I’m a CIO. That means a typical day can involve a range of activities: responding to data calls for security audits, reviewing SOC2 reports of prospective platform vendors, managing subscriptions of existing vendors, handling GDPR requests, ensuring data from corporate systems is meaningful and relevant for our internal stakeholders, attending meetings of various sorts.
Somewhere down in the belly of all that, I occasionally get to write some SQL in our data warehouse platform, BigQuery and maybe publish a report in a BI tool. There’s almost always a need for some spatial analysis, so the spatial functions in BigQuery come in handy. For example, I recently wrote a custom function to geolocate IP addresses as they appear in our data in order to do localized sales tax estimates.
The astute reader will note that there are some terms missing from the above description of my day: GIS, PostGIS, ArcGIS, QGIS, and so on. It’s rare that I crack open any traditional GIS tool anymore, unless I am working a personal project.
My company is primarily standardized on Google Workspace. That said, I also pay for a sizable footprint of Office 365. The primary driver of that additional expense is Excel. Those who do real financial work in my company have always insisted on it and I couldn’t pry it from their cold, dead fingers.

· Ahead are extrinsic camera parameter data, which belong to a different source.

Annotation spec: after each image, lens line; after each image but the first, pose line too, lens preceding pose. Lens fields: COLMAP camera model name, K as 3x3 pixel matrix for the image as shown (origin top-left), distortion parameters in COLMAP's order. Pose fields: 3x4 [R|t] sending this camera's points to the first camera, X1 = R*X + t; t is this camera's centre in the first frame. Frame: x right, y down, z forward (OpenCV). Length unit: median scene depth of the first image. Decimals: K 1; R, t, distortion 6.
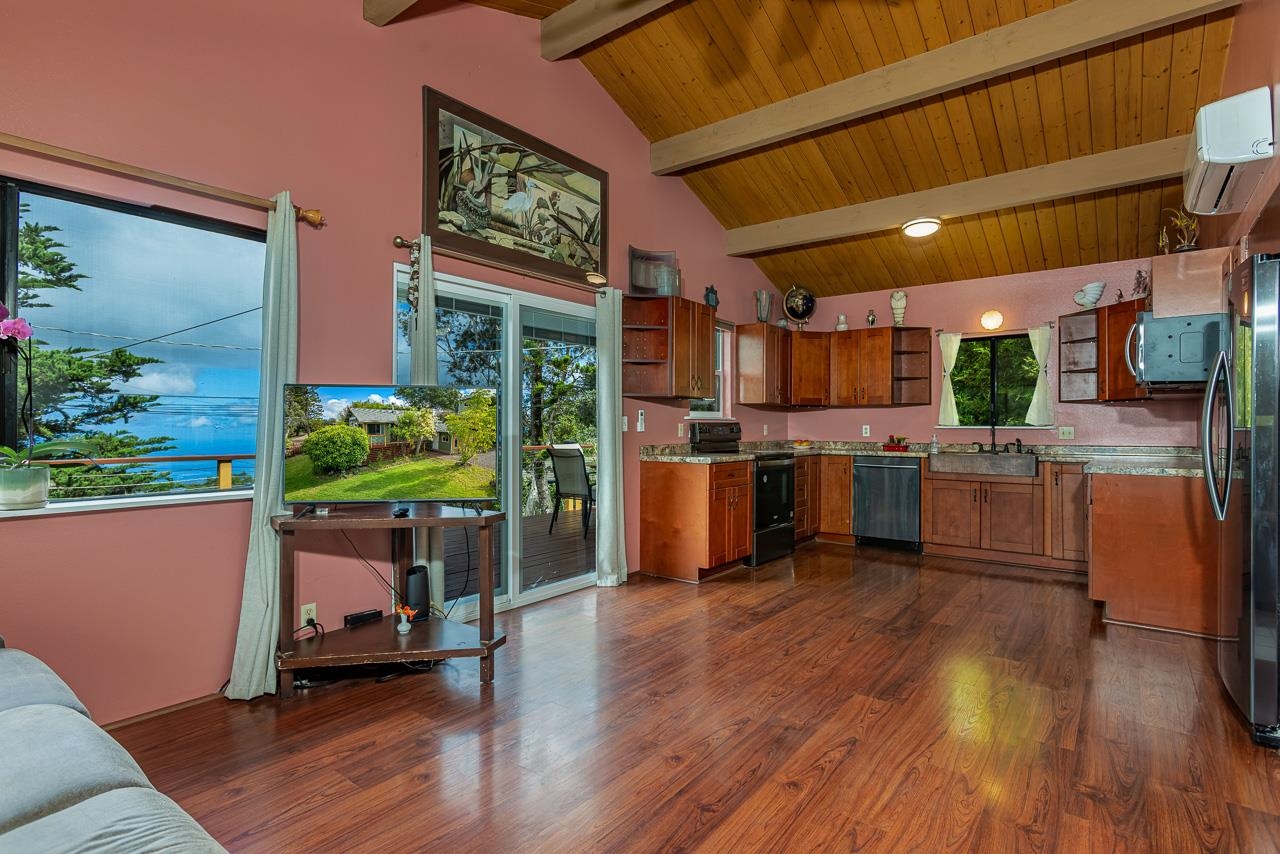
lens RADIAL K [[641.2, 0, 621.3], [0, 641.2, 431.3], [0, 0, 1]] dist [-0.002267, -0.000080]
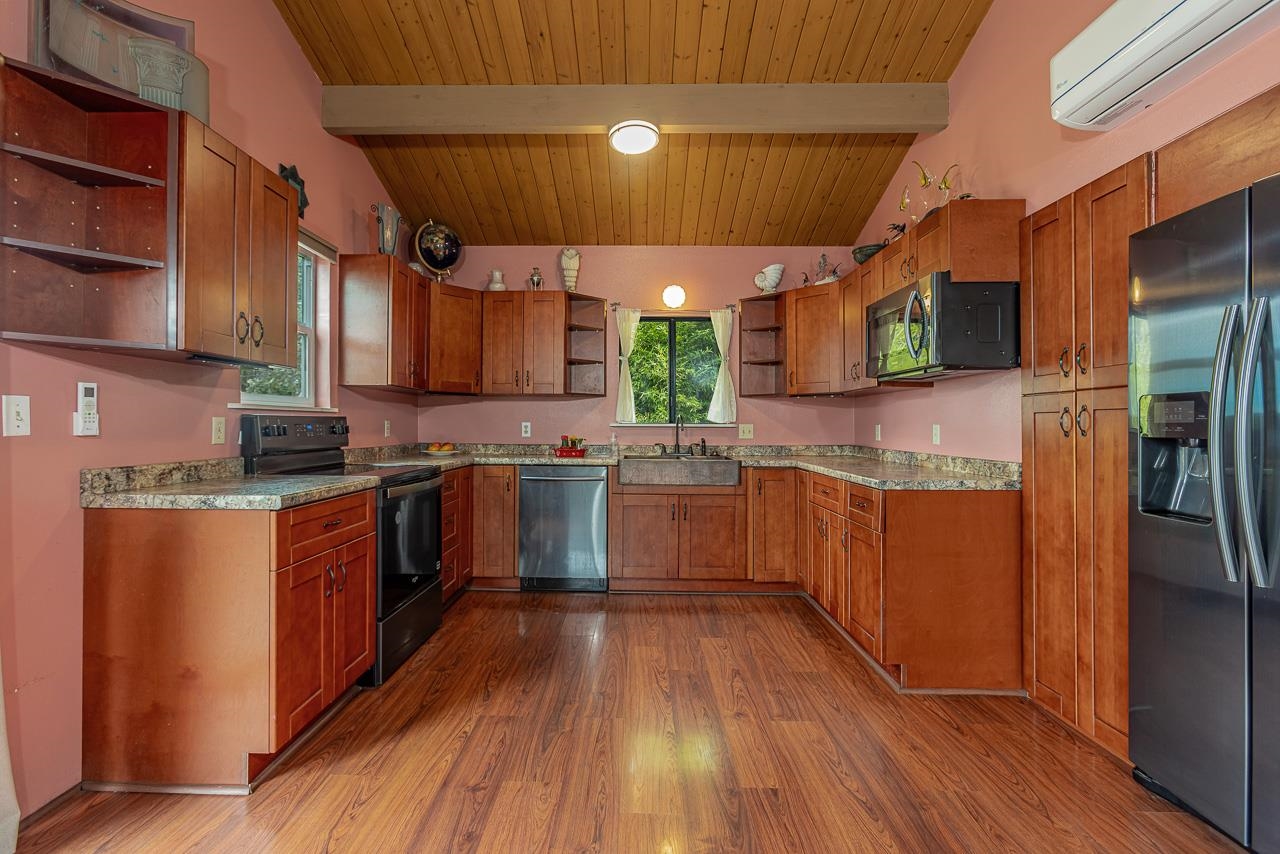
lens RADIAL K [[591.9, 0, 623.9], [0, 591.9, 422.8], [0, 0, 1]] dist [0.004318, 0.004515]
pose [[0.804325, 0.003351, 0.594180, 0.073637], [0.002157, 0.999961, -0.008560, -0.003054], [-0.594186, 0.008167, 0.804287, 0.457186]]
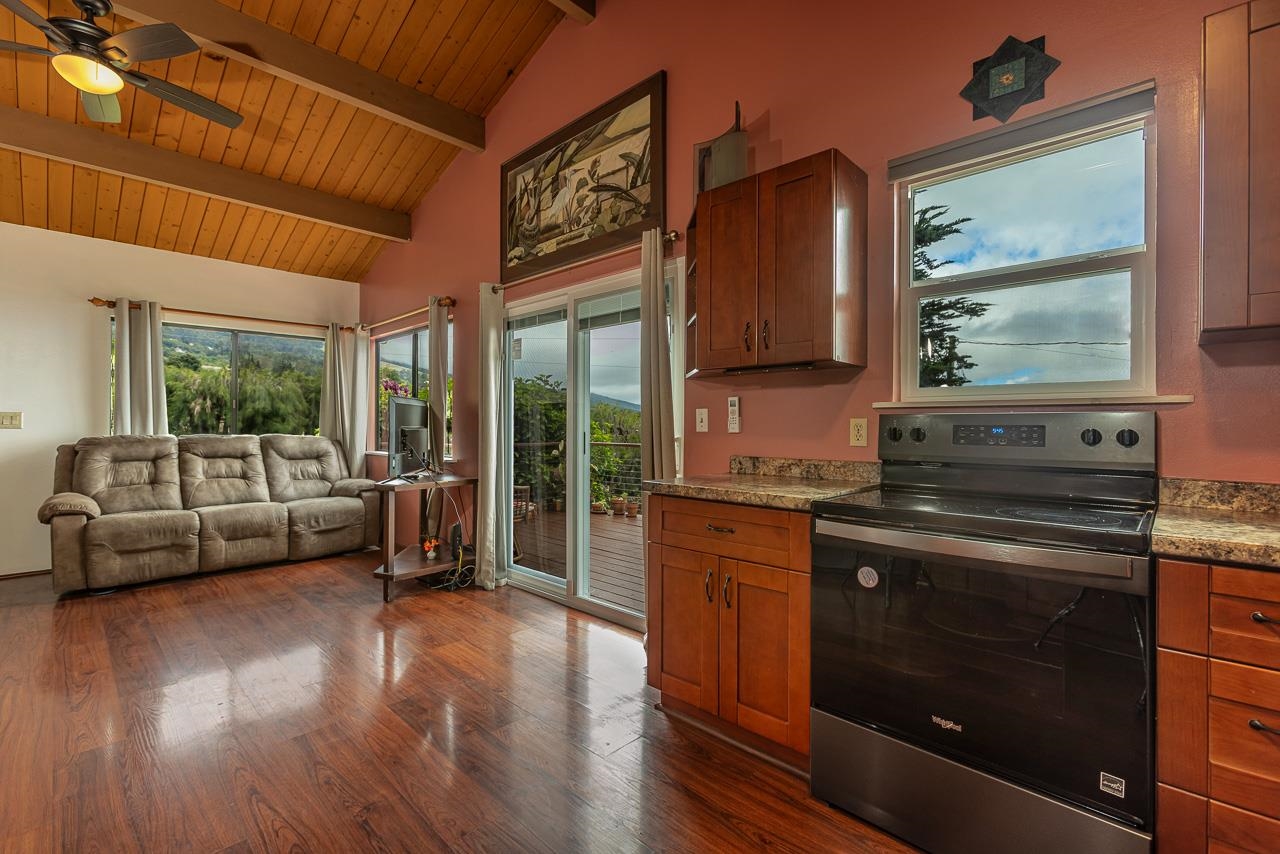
lens RADIAL K [[568.2, 0, 610.3], [0, 568.2, 425.4], [0, 0, 1]] dist [-0.009614, 0.007357]
pose [[-0.123397, -0.000487, -0.992357, 0.525963], [-0.012883, 0.999916, 0.001111, -0.004939], [0.992274, 0.012922, -0.123393, 0.876464]]
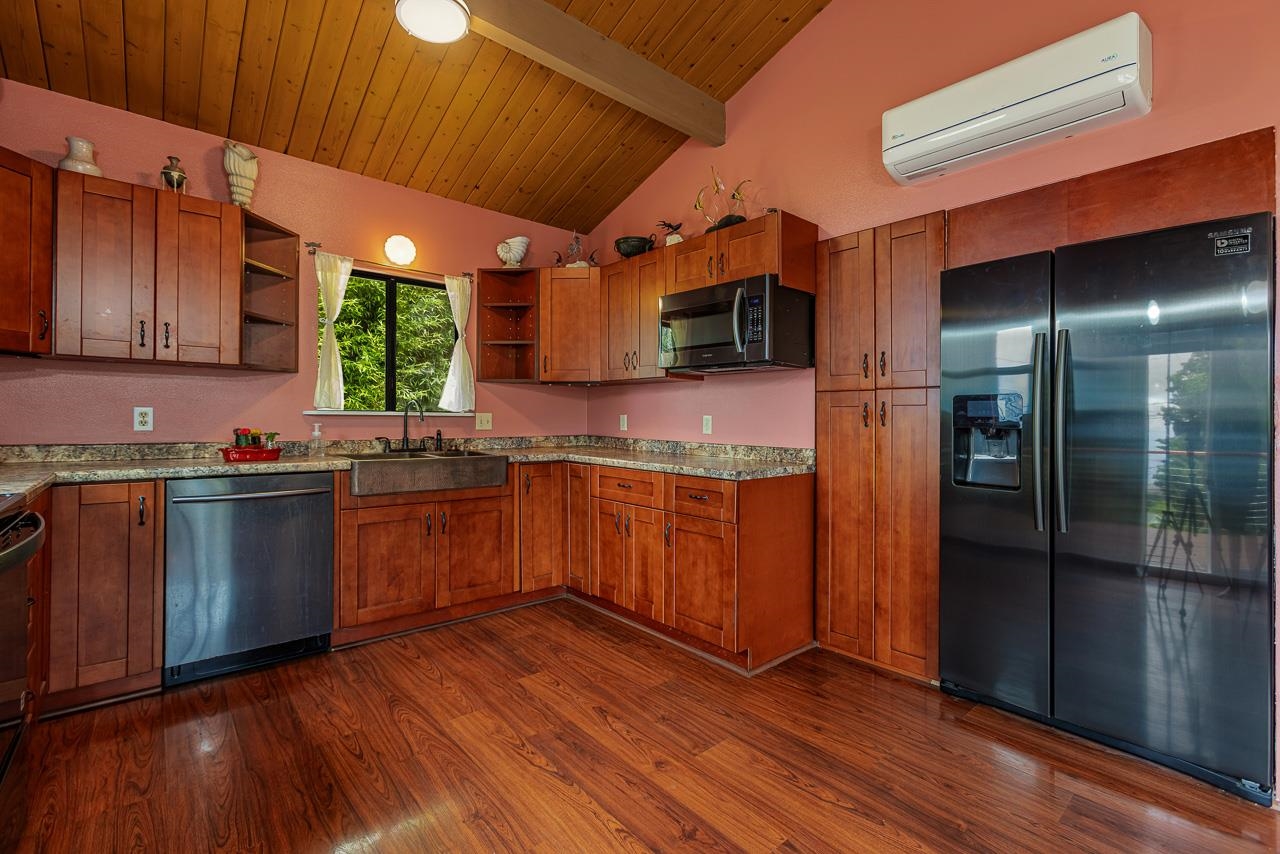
lens RADIAL K [[568.2, 0, 651.3], [0, 568.2, 414.7], [0, 0, 1]] dist [-0.009614, 0.007357]
pose [[0.181241, 0.003013, 0.983434, 0.059497], [-0.002868, 0.999993, -0.002535, -0.004734], [-0.983435, -0.002361, 0.181248, 0.701626]]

For the past year, I have been working on an MBA program and I am finishing up a financial analysis course as I write this. It’s helped me understand why our finance team is so insistent on Excel as I have run into a few built-in functions that have no real equivalent in Google Sheets. (Note: Google tends to quietly sneak new functions into Sheets over time, so it’s always worth checking back in with it.) But, during this MBA program, I’ve gotten back in touch with just how powerful Excel in particular, and spreadsheets in general, can be for data analysis.

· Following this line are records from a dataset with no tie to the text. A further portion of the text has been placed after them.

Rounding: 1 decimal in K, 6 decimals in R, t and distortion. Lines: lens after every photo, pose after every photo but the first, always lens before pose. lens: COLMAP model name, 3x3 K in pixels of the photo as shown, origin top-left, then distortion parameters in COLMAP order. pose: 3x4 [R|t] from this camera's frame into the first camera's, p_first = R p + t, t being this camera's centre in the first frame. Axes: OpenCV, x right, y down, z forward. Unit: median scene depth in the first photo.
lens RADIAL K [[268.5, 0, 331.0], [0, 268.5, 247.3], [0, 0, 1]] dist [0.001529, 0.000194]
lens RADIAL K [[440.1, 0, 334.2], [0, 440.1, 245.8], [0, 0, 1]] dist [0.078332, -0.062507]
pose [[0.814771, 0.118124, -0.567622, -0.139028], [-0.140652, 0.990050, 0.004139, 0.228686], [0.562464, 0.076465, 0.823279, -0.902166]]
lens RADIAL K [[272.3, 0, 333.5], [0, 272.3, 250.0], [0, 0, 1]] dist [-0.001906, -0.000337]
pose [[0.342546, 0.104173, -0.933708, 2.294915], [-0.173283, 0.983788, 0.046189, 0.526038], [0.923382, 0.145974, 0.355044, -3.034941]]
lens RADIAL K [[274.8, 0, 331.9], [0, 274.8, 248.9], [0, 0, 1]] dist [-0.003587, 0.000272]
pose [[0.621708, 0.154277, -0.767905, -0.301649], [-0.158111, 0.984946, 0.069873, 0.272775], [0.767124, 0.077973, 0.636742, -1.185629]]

As a person who has made my living with databases for my whole career, I have had a tendency to look down on spreadsheets. The ugly un-normalized data, the random column headers, the dynamic schemata, the multiple data sets in one sheet – the list goes on. The one thing I cannot argue with is the accessibility of spreadsheets. You open it up and start adding data. The rich function libraries enable value-added analysis right away. If “low-code” is the hotness right now, then every platform calling itself low-code has a lot to learn from Excel and its brethren.

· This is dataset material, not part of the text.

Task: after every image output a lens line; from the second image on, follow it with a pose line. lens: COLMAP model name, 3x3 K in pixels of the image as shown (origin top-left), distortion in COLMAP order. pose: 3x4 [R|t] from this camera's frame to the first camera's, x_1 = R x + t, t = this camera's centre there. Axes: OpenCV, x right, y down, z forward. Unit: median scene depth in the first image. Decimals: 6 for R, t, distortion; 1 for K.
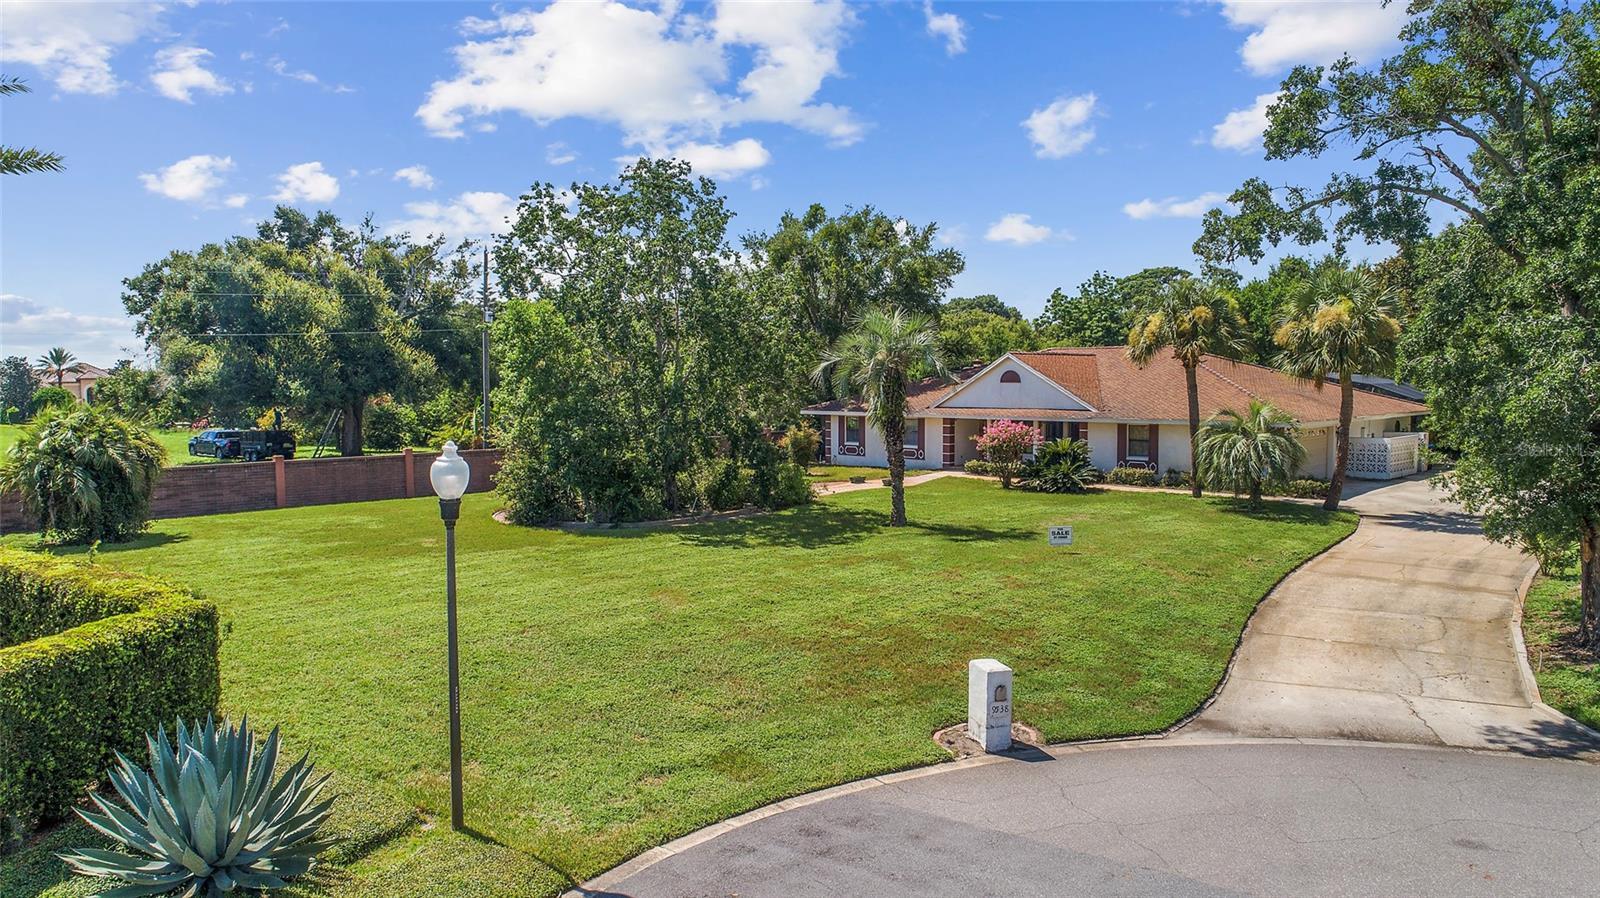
lens RADIAL K [[1109.7, 0, 802.6], [0, 1109.7, 450.5], [0, 0, 1]] dist [-0.014248, 0.007986]
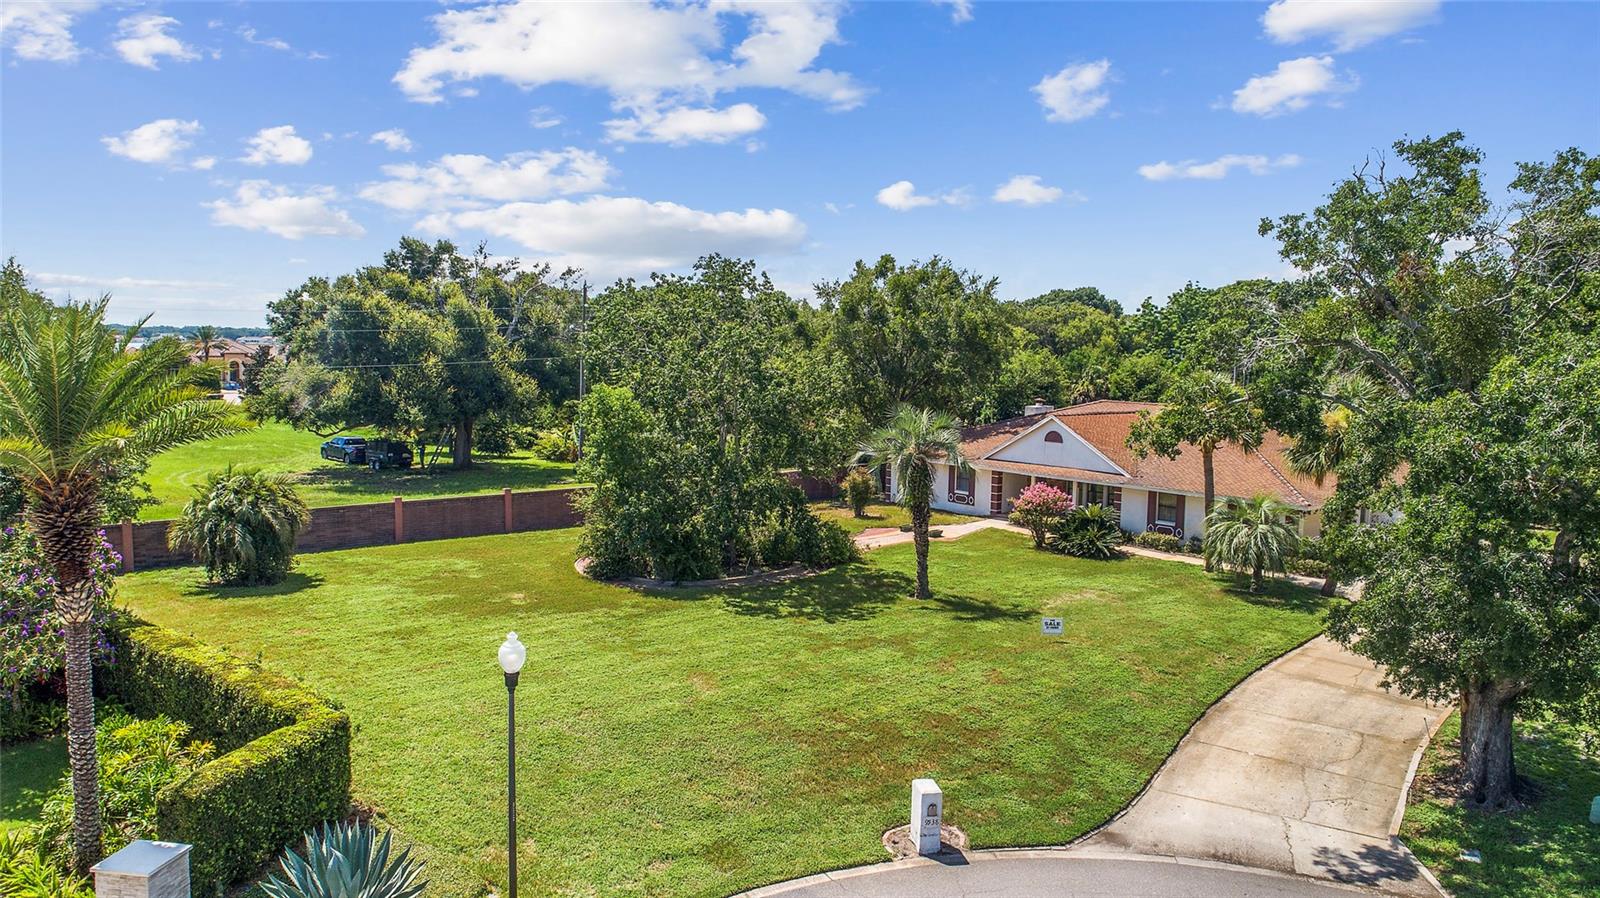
lens RADIAL K [[1109.7, 0, 798.5], [0, 1109.7, 447.7], [0, 0, 1]] dist [-0.014248, 0.007986]
pose [[0.994820, 0.034529, -0.095607, 0.073092], [-0.032123, 0.999130, 0.026593, -0.126190], [0.096442, -0.023384, 0.995064, -0.155193]]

Spreadsheets also embody the ethos of convention over configuration. There’s no rule that I’m aware of that says pasting a formula elsewhere in a sheet should automatically update the target cell ranges, but all spreadsheets behave this way. Because I know Excel, I can be instantly productive in Google Sheets or LibreOffice Calc.
So I’ve rediscovered a respect for spreadsheets. That’s cool. Good for me.
Circling back to GIS, though, I’ve come to realize that spreadsheets are the vast, unconquered frontier for GIS. For every person working in a database or Python or RStudio, there’s probably 10 to 100 others doing analysis in a spreadsheet. Having some support for spatial types and functions in spreadsheets would greatly expand the democratization of spatial analysis that has pervaded databases, programming, notebooks, and business intelligence platforms. So what could that look like? I see something like this:
=COUNTIF(A1:A15, ST_CONTAINS(Sheet2!A1:A200))
A1:A15 of the current sheet could contain WKT strings of points and A1:A200 of Sheet2 could contain WKT strings of polygons. Sure, WKT is ugly, but spreadsheet users have demonstrated an astounding ability to tease accuracy and productivity out of ugly data. Maybe it’s time to set our purity tests aside and get out of their way.
The core of GIS is spatial analysis. At its most basic, that means determining the relationships between geometries and taking action based on those relationships and that can, and often does, occur independently of maps. Traditional desktop GIS tools have a tendency to tightly couple spatial analysis and maps. Tools like PostGIS, Shapely, Jupyter Notebooks, and RStudio have broken that coupling in a practical way. With approximately 750 million users for Excel alone, spreadsheets are the best next place to extend this trend.